In this letter, we investigate the population of energetically-dominant sunward-propagating Alfvén waves (SAWs) using more than 20 years of data provided by the Wind spacecraft near 1 au. We refer to SAWs as energetically-dominant sunward-propagating Alfvén waves within inertial range scales. Key parameters such as normalized cross helicity, plasma incompressibility, and magnetic incompressibility are used to determine the SAWs. Incorporating the polarity of the heliospheric magnetic field, AW modes are identified, which enables the determination of the propagation direction.
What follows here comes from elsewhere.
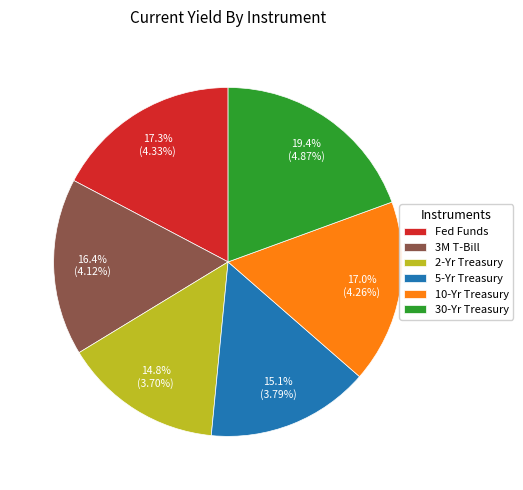

Is there a majority slice in this chart?

No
Occurrence rates of SAWs vary from 1% to 14% depending on the time scale and solar wind stream type considered. Particularly, the relationship between large-scale magnetic field switchbacks (SBs) and SAWs (for a 1-hour long time scale) is investigated. A methodology utilizing pitch angle distributions of suprathermal electron strahl is employed to identify inverted magnetic field topology. The intervals containing SAWs are cross-referenced and examined with intervals identified as SBs. For a sample of 1636 1-hour SAW intervals, 17.5% are associated with magnetic field switchbacks occurring at scales larger than one hour. The analysis lends support to the idea of switchbacks as one of the candidate sources for a portion of the SAW population.

Paper Structure

This paper contains 5 sections, 3 equations, 5 figures, 1 table.

Figures (5)

  • Figure 1: Selection criteria for Alfvénic intervals. Left Panel: Distribution of normalized cross helicity for all 1-hour intervals. The absolute value of $\sigma_c$ is considered as the sign merely indicates which Alfvén mode is dominant. The threshold of inclusion, $|\sigma_c| \geq 0.6$, is denoted by the dashed line. Right Panel: Distribution of plasma and magnetic compressibilities for all 1-hour intervals. The green square denotes included intervals satisfying $c_n, c_B \leq 0.2$. Intervals must satisfy both$|\sigma_c| \geq 0.6$ and $c_n, c_B \leq 0.2$ to be considered for analysis.
  • Figure 2: Sample of 1-hour intervals spanning 2022-2025, colored by propagation direction. Of the 18,264 intervals in the sample, 6,934 are filtered out (gray). The 998 sunward AWs, denoted in yellow, are relatively scarce compared to the 10,332 anti-sunward AWs (blue). All intervals shown meet the compressibility requirement $c_n, c_B \leq 0.2$.
  • Figure 3: Occurrence of SAW as a function of window size. Slow solar wind streams (diamonds) contain more SAWs when compared with fast wind (squares). White markers are interpolated window sizes using cubic Hermite spline fitting.
  • Figure 4: SAW parameters during an observed switchback in the inverted magnetic topology. The original 1-hour interval is centered within the red dashed lines, with six-hour neighbor windows on either side. Panel 1) radial component of the magnetic field (blue) and proton density (orange); Panel 2) magnitude of the magnetic field (blue) and plasma bulk velocity (light brown); Panel 3) magnetic radial angle; Panel 4) electron strahl PAD; Panel 5) electron strahl PAD normalized to the background flux. The gray lines in Panel 3 represent the Parker Angle near 1 au (45$^{\circ}$ and 135$^{\circ}$), along with 90$^{\circ}$.
  • Figure 5: Distributions of magnetic topology split by solar wind stream for 1-hour intervals of energetically-dominant SAW. Counterstreaming strahl is indicated in blue. Uninverted and inverted topologies are represented by green and red sectors, respectively.